---------- Information provided

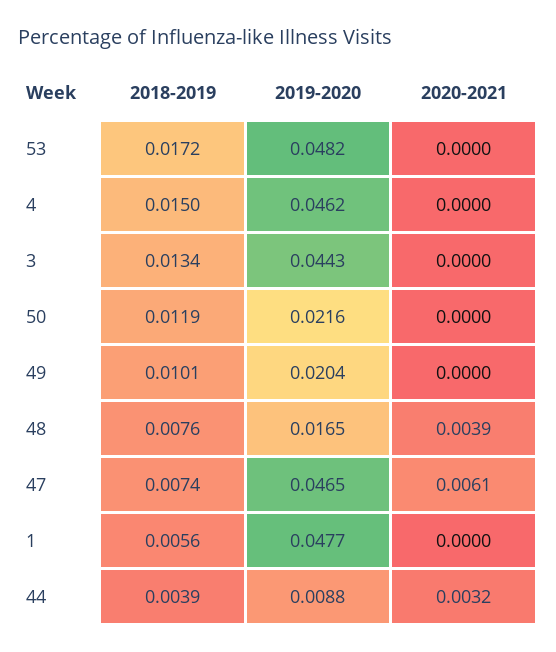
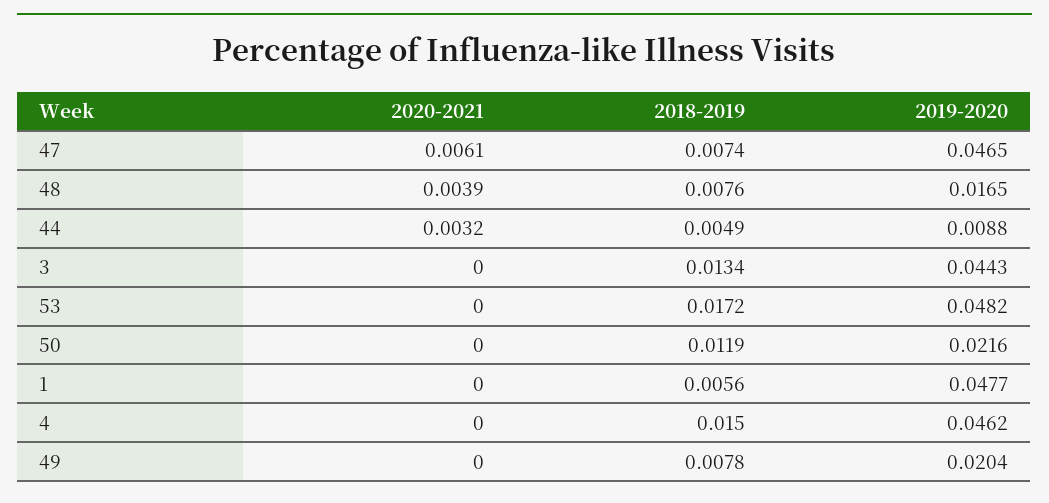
2018-2019, 49: 0.0101 -> 0.0078
2018-2019, 44: 0.0039 -> 0.0049

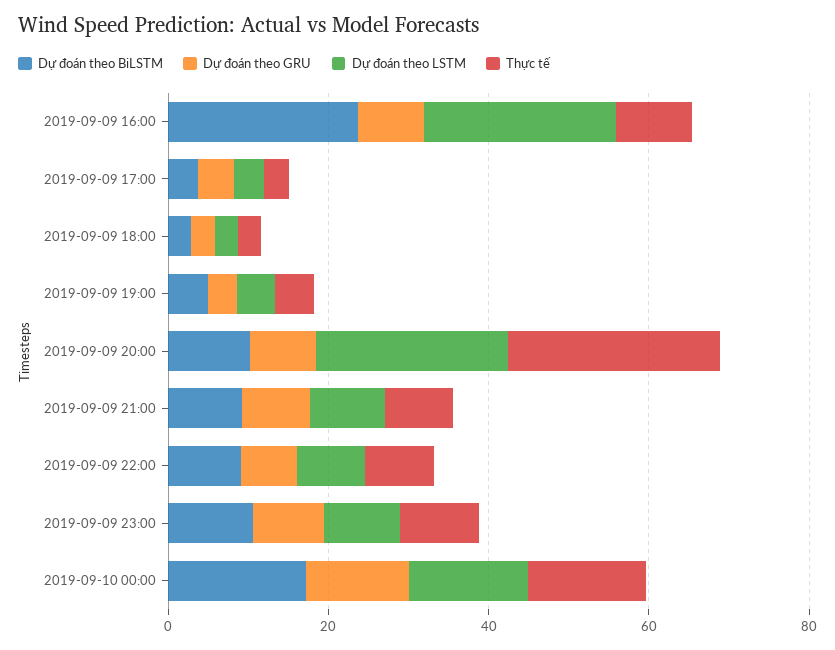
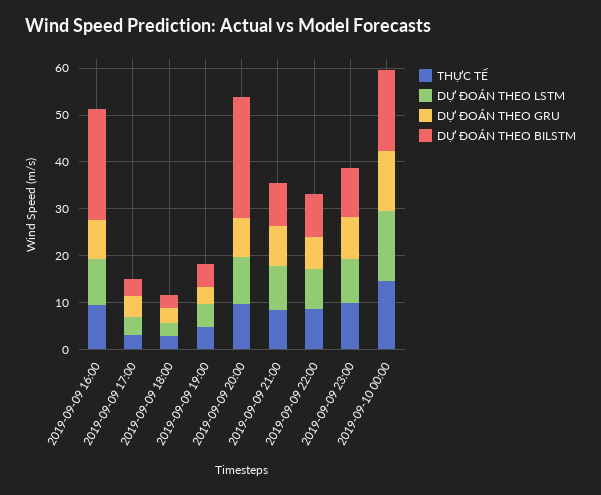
Dự đoán theo LSTM, 2019-09-09 16:00: 25 -> 10
Dự đoán theo BiLSTM, 2019-09-09 20:00: 10 -> 26
Dự đoán theo LSTM, 2019-09-09 20:00: 25 -> 10
Thực tế, 2019-09-09 20:00: 25 -> 10

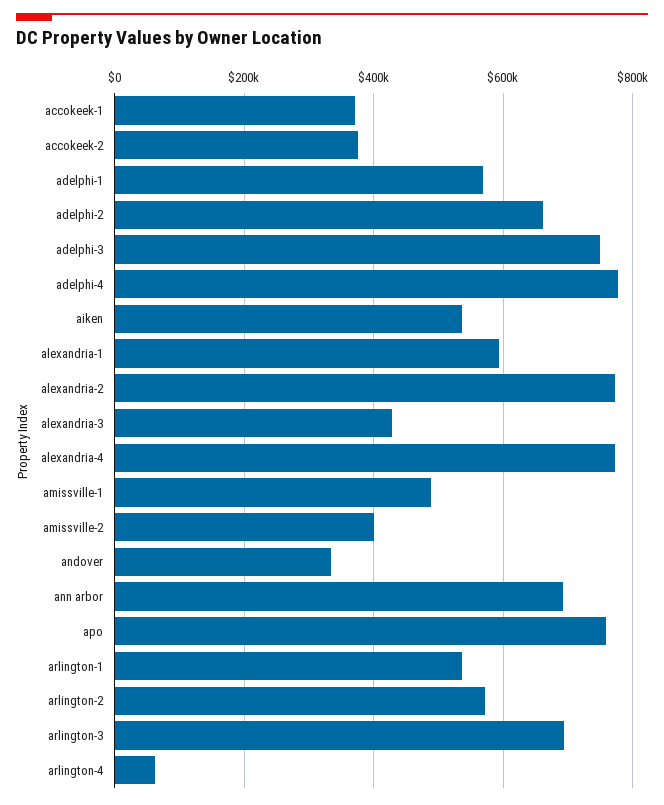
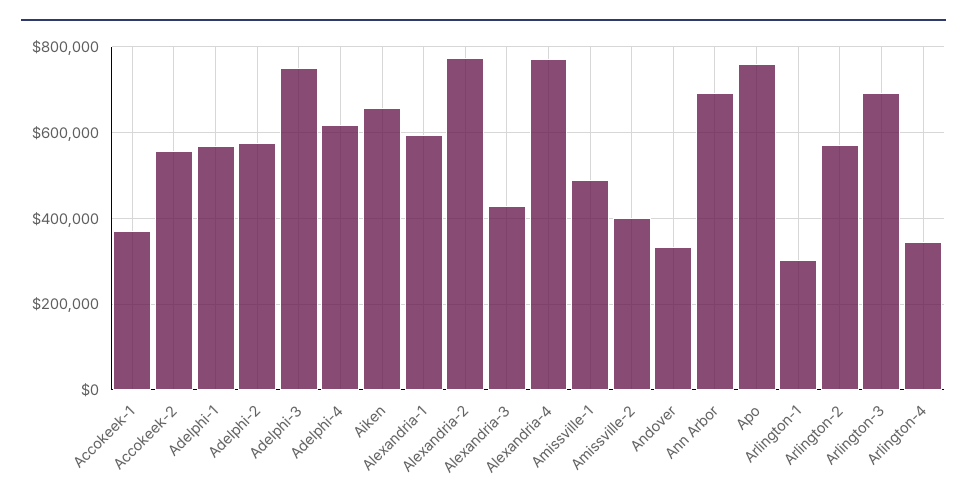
accokeek-2: 380000 -> 560000
adelphi-2: 660000 -> 580000
adelphi-4: 780000 -> 620000
aiken: 540000 -> 660000
arlington-1: 540000 -> 300000
arlington-4: 60000 -> 340000

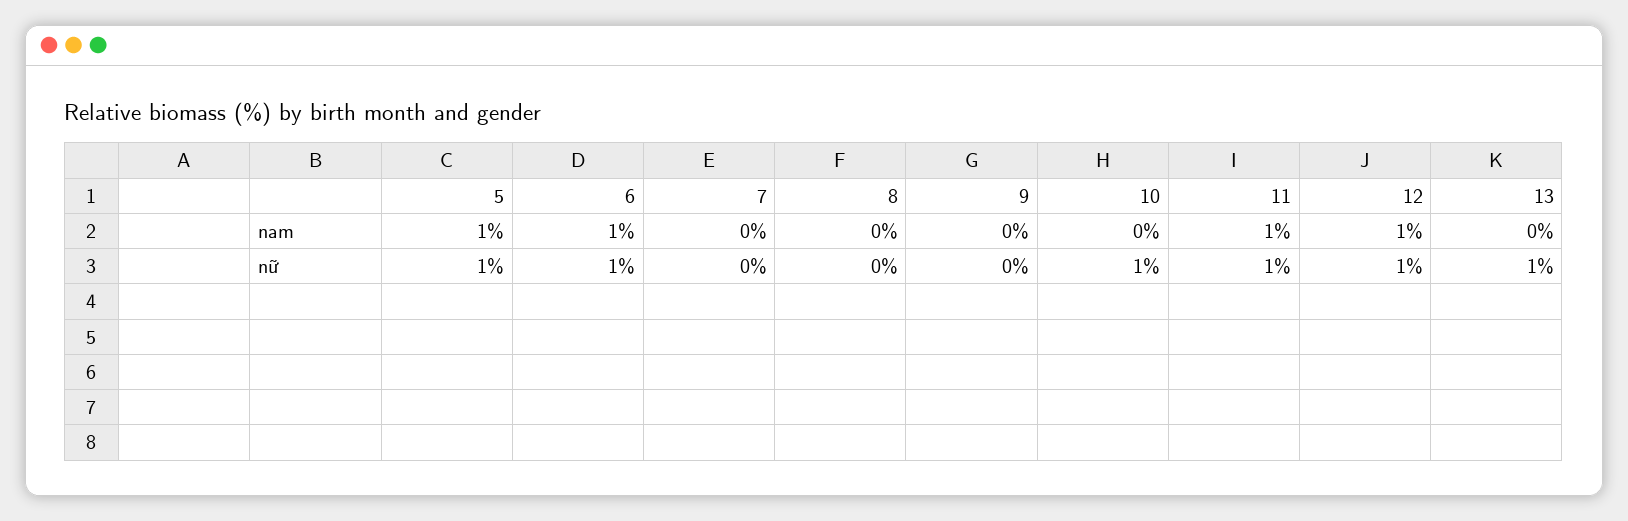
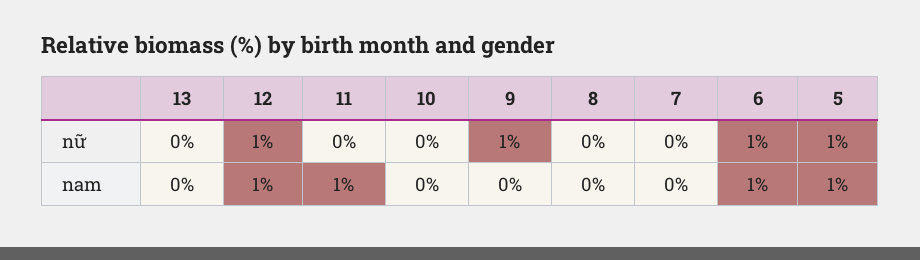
9, nữ: 0 -> 1
10, nữ: 1 -> 0
11, nữ: 1 -> 0
13, nữ: 1 -> 0

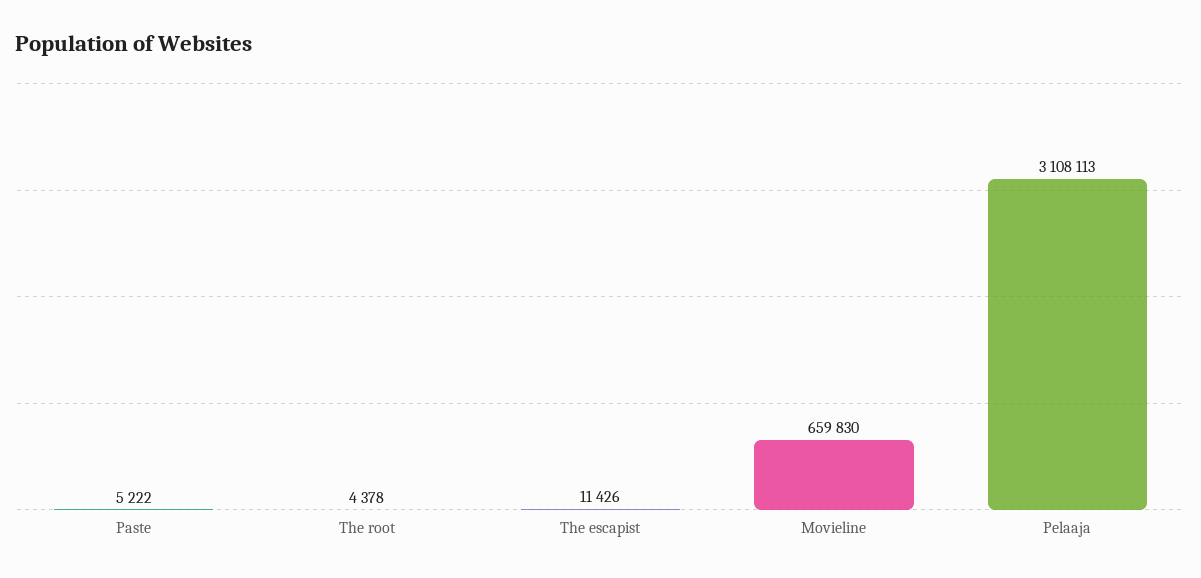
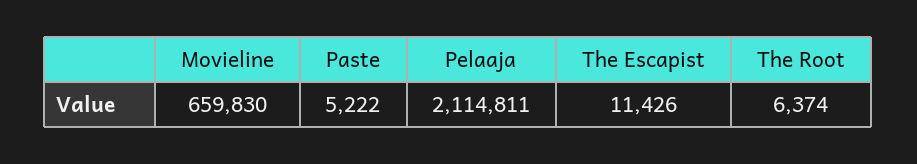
The root: 4378 -> 6374
Pelaaja: 3108113 -> 2114811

--------------------

## Instructions to follow
In the records above, find the line that contains "arlington-1: 540000 -> 300000" and repeat exactly that line and all lines after it to the end. Do not include pictures.

## Answer below
arlington-1: 540000 -> 300000
arlington-4: 60000 -> 340000

9, nữ: 0 -> 1
10, nữ: 1 -> 0
11, nữ: 1 -> 0
13, nữ: 1 -> 0

The root: 4378 -> 6374
Pelaaja: 3108113 -> 2114811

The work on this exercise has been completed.